2002 Strait of Gibraltar terror plot
- Date: May–June 2002
- Location: Strait of Gibraltar;
- Suspects: al-Qaeda (GICM)

= 2002 Strait of Gibraltar terror plot =

Terrorist incident in Morocco

In May and June 2002, Moroccan authorities arrested several people in connection with an Al-Qaeda plot to attack American and British naval ships and shipping in the Strait of Gibraltar. Three Saudi Arabians were arrested for the plot, followed by several Moroccan Islamists, many members of Salafia Jihadia.

==Plot and arrests==
The three Saudi nationals arrested were Zuher al-Tbaiti, the suspected ringleader, and Abdullah al-Ghamdi and Hilal al-Assiri. The three eventually confessed to the plot, having escaped Afghanistan in 2001 during the Battle of Tora Bora. The men had reportedly been instructed to the plot by a senior aide to Osama bin Laden based in Pakistan, named "Abu Bilal", suspected by authorities to be Abd al-Rahim al-Nashiri who later reportedly confessed to having been behind the plot. The plot involved using speedboats packed with explosives in suicide bombings against American and British vessels, and possibly suicide bombings in Gibraltar.

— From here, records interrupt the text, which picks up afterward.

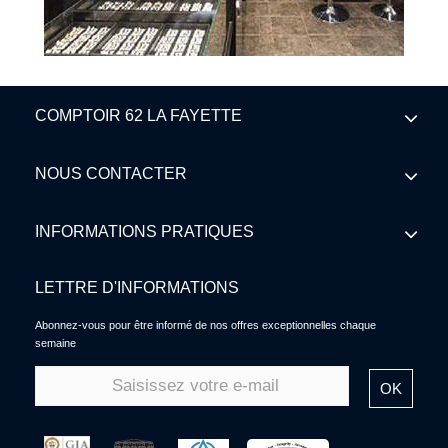
COMPTOIR 62 LA FAYETTE
NOUS CONTACTER
INFORMATIONS PRATIQUES
LETTRE D'INFORMATIONS
Abonnez-vous pour être informé de nos offres exceptionnelles chaque
semaine
OK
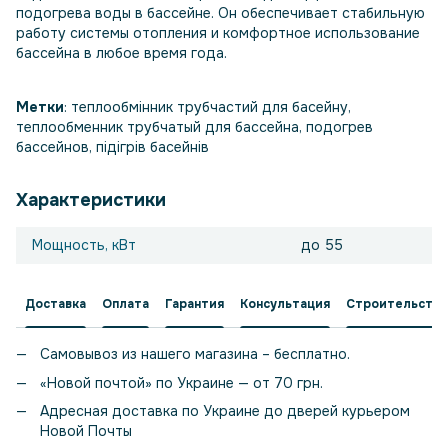
подогрева воды в бассейне. Он обеспечивает стабильную
работу системы отопления и комфортное использование
бассейна в любое время года.
Метки
: теплообмінник трубчастий для басейну,
теплообменник трубчатый для бассейна, подогрев
бассейнов, підігрів басейнів
Характеристики
Мощность, кВт
до 55
Доставка
Оплата
Гарантия
Консультация
Строительство
Самовывоз из нашего магазина – бесплатно.
«Новой почтой» по Украине — от 70 грн.
Адресная доставка по Украине до дверей курьером
Новой Почты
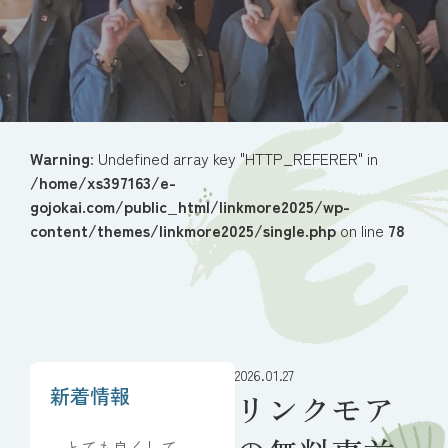
Warning
: Undefined array key "HTTP_REFERER" in
/home/xs397163/e-
gojokai.com/public_html/linkmore2025/wp-
content/themes/linkmore2025/single.php
on line
78
2026.01.27
新着情報
リンクモア
とても良くしてい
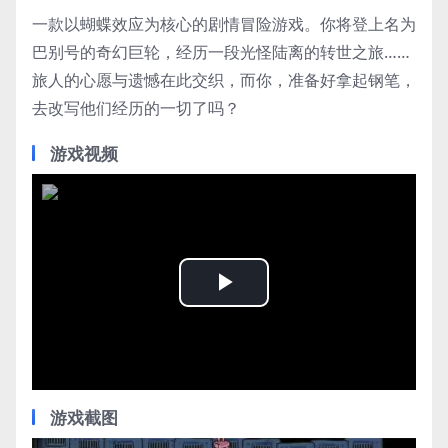
一款以蝴蝶效应为核心的剧情冒险游戏。你将登上名为
巴别号的奇幻巨轮，经历一段光怪陆离的转世之旅……
旅人的心愿与遗憾在此交织，而你，准备好拿起钢笔，
去改写他们经历的一切了吗？
游戏视频
Play
Video
游戏截图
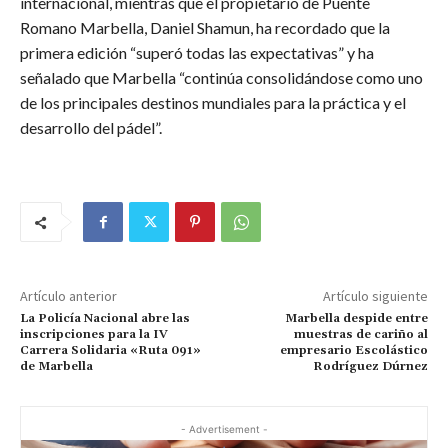
internacional, mientras que el propietario de Puente
Romano Marbella, Daniel Shamun, ha recordado que la
primera edición “superó todas las expectativas” y ha
señalado que Marbella “continúa consolidándose como uno
de los principales destinos mundiales para la práctica y el
desarrollo del pádel”.
Artículo anterior
Artículo siguiente
La Policía Nacional abre las
Marbella despide entre
inscripciones para la IV
muestras de cariño al
Carrera Solidaria «Ruta 091»
empresario Escolástico
de Marbella
Rodríguez Dúrnez
- Advertisement -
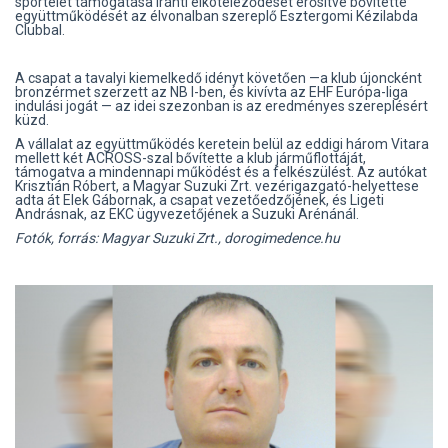
sportélet támogatása iránti elköteleződését erősítve bővítette
együttműködését az élvonalban szereplő Esztergomi Kézilabda
Clubbal.
A csapat a tavalyi kiemelkedő idényt követően —a klub újoncként
bronzérmet szerzett az NB I-ben, és kivívta az EHF Európa-liga
indulási jogát — az idei szezonban is az eredményes szereplésért
küzd.
A vállalat az együttműködés keretein belül az eddigi három Vitara
mellett két ACROSS-szal bővítette a klub járműflottáját,
támogatva a mindennapi működést és a felkészülést. Az autókat
Krisztián Róbert, a Magyar Suzuki Zrt. vezérigazgató-helyettese
adta át Elek Gábornak, a csapat vezetőedzőjének, és Ligeti
Andrásnak, az EKC ügyvezetőjének a Suzuki Arénánál.
Fotók, forrás: Magyar Suzuki Zrt., dorogimedence.hu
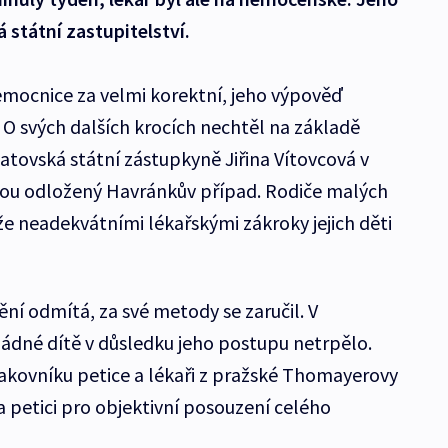
 státní zastupitelství.
emocnice za velmi korektní, jeho výpověď
. O svých dalších krocích nechtěl na základě
atovská státní zástupkyně Jiřina Vítovcová v
dnou odložený Havránkův případ. Rodiče malých
 že neadekvátními lékařskými zákroky jejich děti
ní odmítá, za své metody se zaručil. V
žádné dítě v důsledku jeho postupu netrpělo.
akovníku petice a lékaři z pražské Thomayerovy
a petici pro objektivní posouzení celého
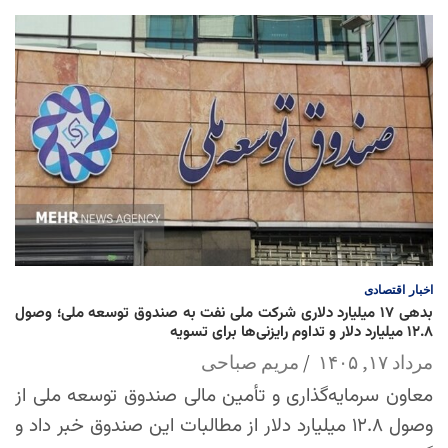
اخبار
اقتصادی
بدهی ۱۷ میلیارد دلاری شرکت ملی نفت به صندوق توسعه ملی؛ وصول
۱۲.۸ میلیارد دلار و تداوم رایزنی‌ها برای تسویه
مرداد ۱۷, ۱۴۰۵
مریم صباحی
معاون سرمایه‌گذاری و تأمین مالی صندوق توسعه ملی از
وصول ۱۲.۸ میلیارد دلار از مطالبات این صندوق خبر داد و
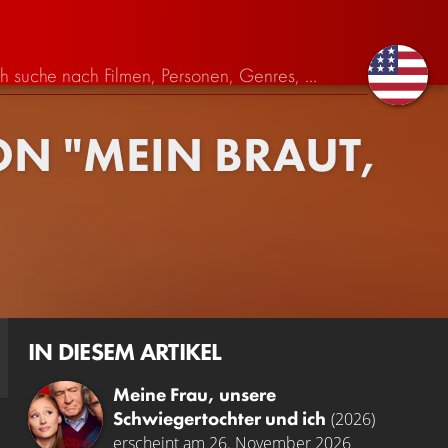
 "MEIN BRAUT, I
IN DIESEM ARTIKEL
Meine Frau, unsere
Schwiegertochter und ich
(2026)
erscheint am 26. November 2026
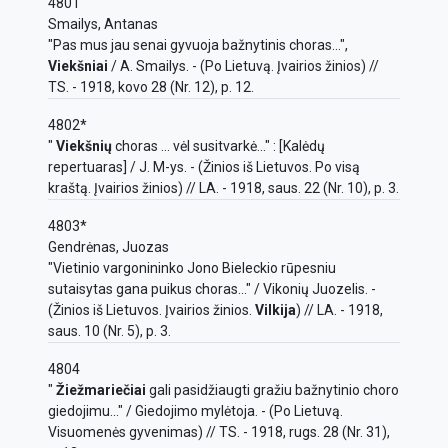
4801
Smailys, Antanas
"Pas mus jau senai gyvuoja bažnytinis choras...",
Viekšniai
/ A. Smailys. - (Po Lietuvą. Įvairios žinios) //
TS. - 1918, kovo 28 (Nr. 12), p. 12.
4802*
"
Viekšnių
choras ... vėl susitvarkė..." : [Kalėdų
repertuaras] / J. M-ys. - (Žinios iš Lietuvos. Po visą
kraštą. Įvairios žinios) // LA. - 1918, saus. 22 (Nr. 10), p. 3.
4803*
Gendrėnas, Juozas
"Vietinio vargonininko Jono Bieleckio rūpesniu
sutaisytas gana puikus choras..." / Vikonių Juozelis. -
(Žinios iš Lietuvos. Įvairios žinios.
Vilkija
) // LA. - 1918,
saus. 10 (Nr. 5), p. 3.
4804
"
Žiežmariečiai
gali pasidžiaugti gražiu bažnytinio choro
giedojimu..." / Giedojimo mylėtoja. - (Po Lietuvą.
Visuomenės gyvenimas) // TS. - 1918, rugs. 28 (Nr. 31),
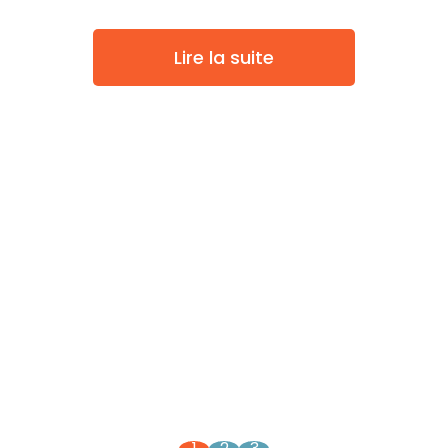
Lire la suite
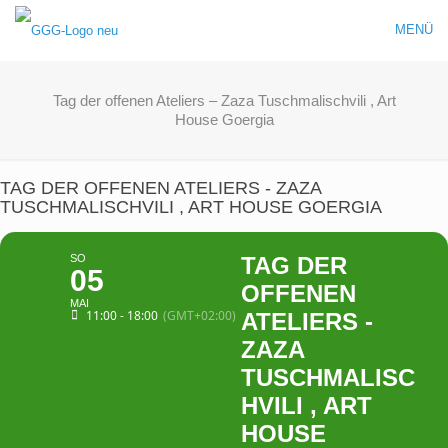
MENÜ
Tag der offenen Ateliers – Zaza Tuschmalischvili , Art
House Goergia
TAG DER OFFENEN ATELIERS - ZAZA
TUSCHMALISCHVILI , ART HOUSE GOERGIA
SO
TAG DER
05
OFFENEN
MAI
11:00 - 18:00
(GMT+02:00)
ATELIERS -
ZAZA
TUSCHMALISC
HVILI , ART
HOUSE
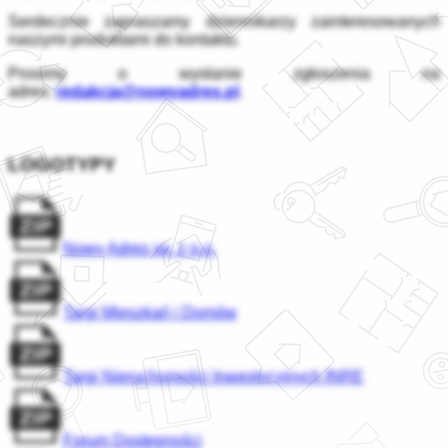
Serdecznie zapraszamy dziennikarzy zainteresowanych
naszymi produktami do kontaktu.
Prosimy o wysłanie zgłoszenia na
adres:
redakcja@nowyadres.pl
.
LOGOTYPY
Nowy Adres sp. z o.o.
Targi Mieszkań i Domów
Targi Nieruchomości Inwestycyjnych INRE
Forum Dostępności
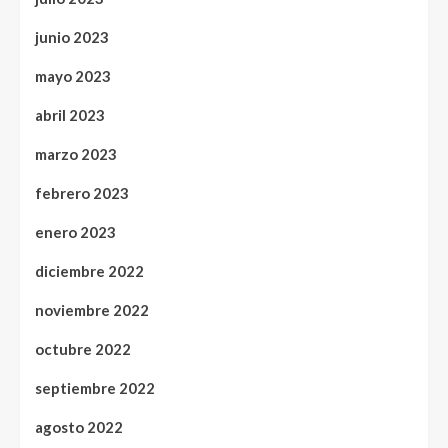
junio 2023
mayo 2023
abril 2023
marzo 2023
febrero 2023
enero 2023
diciembre 2022
noviembre 2022
octubre 2022
septiembre 2022
agosto 2022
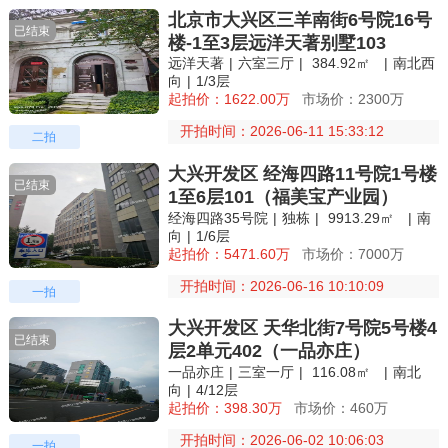
北京市大兴区三羊南街6号院16号
已结束
楼-1至3层远洋天著别墅103
远洋天著
|
六室三厅
|
384.92㎡
|
南北西
向
|
1/3层
起拍价：1622.00万
市场价：2300万
开拍时间：2026-06-11 15:33:12
二拍
大兴开发区 经海四路11号院1号楼
已结束
1至6层101（福美宝产业园）
经海四路35号院
|
独栋
|
9913.29㎡
|
南
向
|
1/6层
起拍价：5471.60万
市场价：7000万
开拍时间：2026-06-16 10:10:09
一拍
大兴开发区 天华北街7号院5号楼4
已结束
层2单元402（一品亦庄）
一品亦庄
|
三室一厅
|
116.08㎡
|
南北
向
|
4/12层
起拍价：398.30万
市场价：460万
开拍时间：2026-06-02 10:06:03
一拍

The Saudis were married to Moroccan women through the Moroccan Islamic Combatant Group (GICM). The wives of two of the men were arrested, suspected of having been used as money couriers for al-Qaeda and to have been aware of the plots; one of the two women attempted to hide explosives in her apartment when she was arrested by security forces. According to one official, the plot had been planned "well before" the September 11 attacks. Attacks were reportedly also planned in Morocco, notably in the tourist centre of Marrakesh. The three Saudi Arabians were sentenced to ten years imprisonment in February 2003.

The plot was widely compared to the USS Cole bombing of 2000. The bombing of USS Cole, as well as the later bombing of the French-registered oil tanker Limburg in October 2002, have also been linked to al-Nashiri.

In 2003, NATO began escorting civilian ships through the Strait of Gibraltar amid fears of terrorist attacks. The Strait was mentioned as a target by Al-Qaeda in 2014, when through its magazine Resurgence it urged its followers of attacks against central transport hubs to destabilise the world economy.

==Zuher al-Tbaiti==
Zuher al-Tbaiti (زهير التبايتي) is a Saudi Arabian who was arrested in Morocco in May 2002 as the suspected ringleader of the plot. He was sentenced to ten years in prison along with two other Saudis, Abdullah al-Ghamdi and Hilal al-Assiri. Al-Tbaiti served as a military commander in Afghanistan before joining the Bosnian mujahideen as an artillery expert during the Bosnian War in the 1990s. Along with al-Ghamdi and al-Assiri, he escaped Afghanistan in 2001 during the Battle of Tora Bora, and arrived in Morocco.